- Born: May 21, 1936 Kentucky
- Occupation: News reporter
- Writing career
- Genre: Journalism
- Literary movement: Mob era

= Myram Borders =

American journalist (born 1936)

Myram Borders (born in Kentucky in 1936) is an American journalist, a former United Press International reporter, and was the wire service's Las Vegas bureau manager from 1965 to 1990. Upon retirement, she was appointed Nevada commissioner of consumer affairs and, after two years, in 1992 was named chief of the Las Vegas News Bureau, a post she held for a decade.

==Early life and education==
Borders moved with her family from Kentucky to Nevada in 1940 when she was 4 years old. She attended the historic Fifth Street School, and graduated in 1954 from Las Vegas High School (now a performing arts academy) in downtown Las Vegas, where she reported for the school newspaper.

In March 1957 during her senior year, she was elected to the top women's position at UNR as president of Associated Women Students while a member of Pi Beta Phi.

On a Harold's Club scholarship, she graduated from the University of Nevada, Reno's school of journalism with a bachelor of arts degree.

==Career==
Also during her senior year at UNR, she interned at United Press International in Reno and, upon graduation, went to work for UPI full-time, later transferring to the San Diego bureau, then Los Angeles and, ultimately, to Las Vegas as the bureau manager, from the time it was mob influenced into the large corporate era of the 1990s. Borders was the first female wire service manager in the western United States. In 1986, UPI appointed Borders as news manager for Nevada, Idaho and Montana.

After leaving UPI, she opened the first full-time Las Vegas office for Gannet Newspapers before accepting her appointment as Nevada commissioner of Consumer Affairs. After that short stint, Borders headed the Las Vegas News Bureau before retiring in 2002.

While with UPI, Borders covered the Beatles' arrival in Las Vegas in 1964 when they performed at the Las Vegas Convention Center. She also broke the news story of Elvis Presley's 1967 wedding to girlfriend Priscilla Beaulieu at the Aladdin hotel-casino wedding chapel after getting a tip. She went to the Aladdin Hotel Casino and waited all night. At 8 o'clock in the morning, Borders noticed a Nevada Supreme Court justice walking into the casino and asked if he was there to marry Elvis, and he confirmed it. She was first reporter to file the story about the wedding.
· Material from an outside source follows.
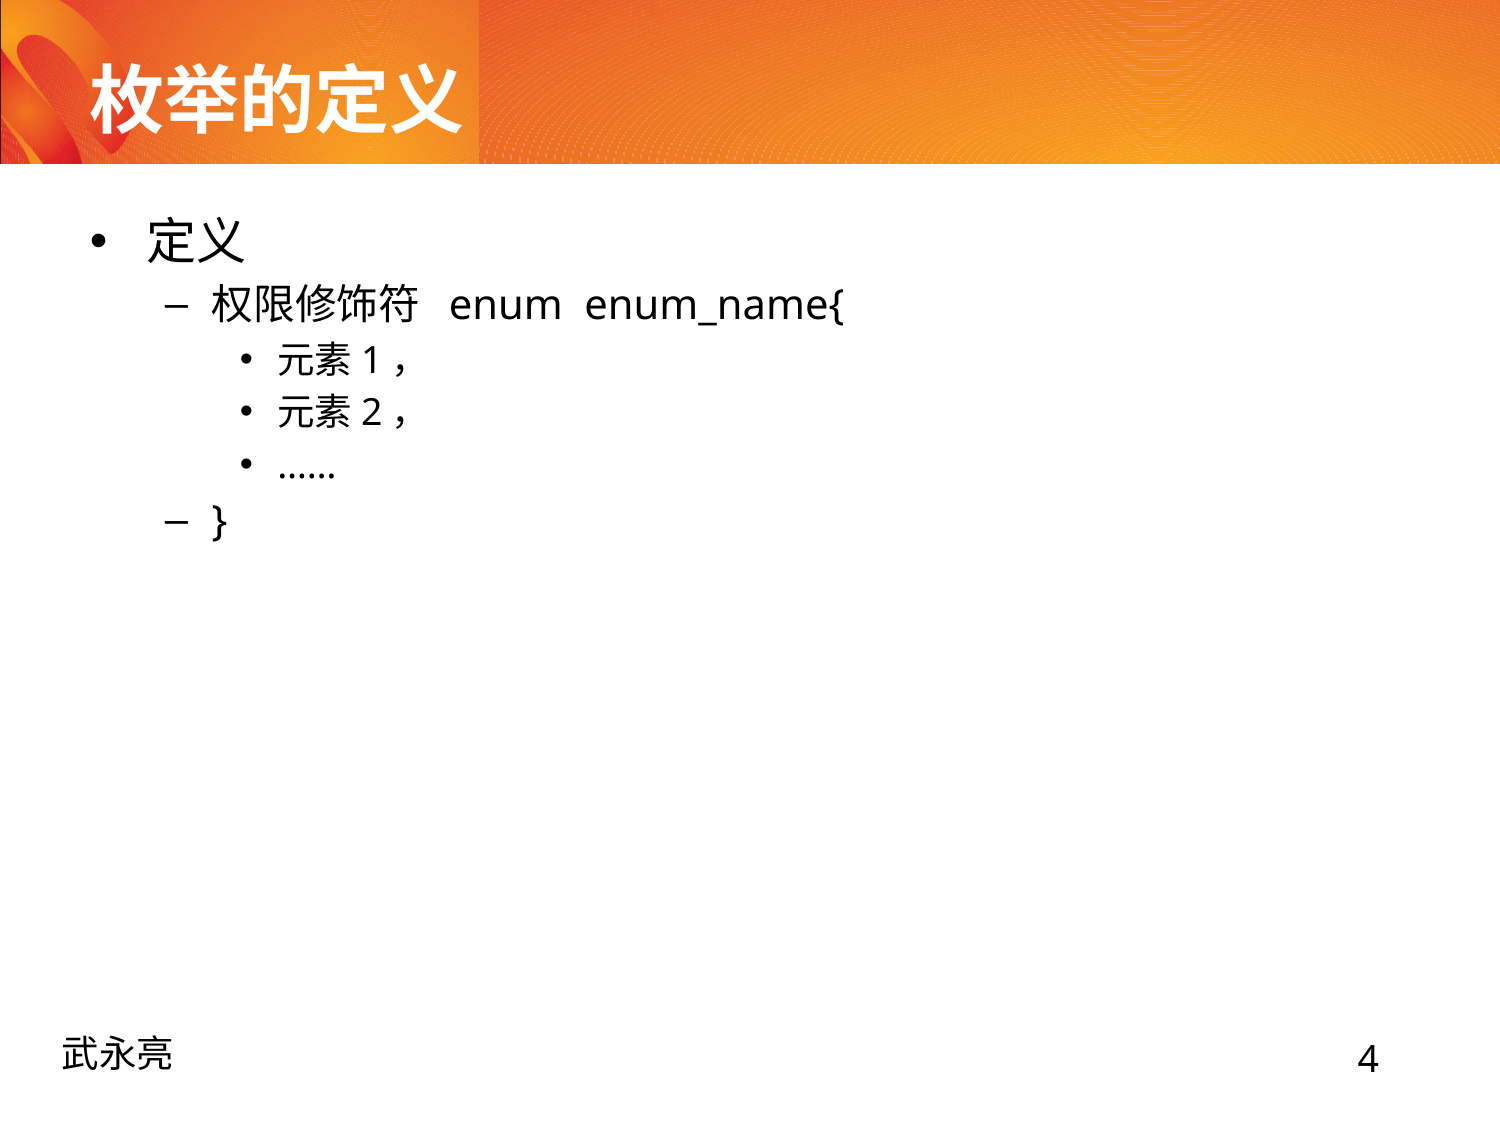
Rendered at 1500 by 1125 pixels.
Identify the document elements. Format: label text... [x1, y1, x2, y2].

In 1969, she wrote a review of Presley's opening night at the International Hotel in Las Vegas for UPI. In the article titled "Elvis Swings Into Action in Vegas," she wrote, "During the performance, Presley went through 15 selections including some of his top records, 'Blue Suede Shoes,' 'Love Me Tender,' 'Jailhouse Rock,' and 'Heartbreak Hotel.' He also strummed his guitar and slithered through his recent recording, 'In The Ghetto'."

In 1981, Borders was the first reporter on the scene of the car bombing on Sahara Blvd. involving mob connected bookmaker and casino operator Frank "Lefty" Rosenthal. During her career with UPI, Borders also covered the Watts riots in Los Angeles, the assassination of Robert F. Kennedy, the indictment of Sirhan Sirhan, and the Charles Manson murder trial.

In 2015, Borders was featured as a "Nevada Maker" as part of its KLVX Documentaries series.

In 2019, upon receiving the Nevada Press Association award in Carson City, Nevada, she told the audience, "Nevada was and is an ideal place to be a news reporter ... You won't get bored."

==Awards==

In September 2019, Borders was inducted into the Nevada Press Association's Hall of Fame.

==Affiliations==
She served three terms as president of the Las Vegas chapter of the Society of Professional Journalists and was instrumental in helping get Nevada's open meeting law on the books, which passed at the 11th hour by the Nevada Legislature and was signed into law in 1977 by then-Gov. Mike O'Callaghan.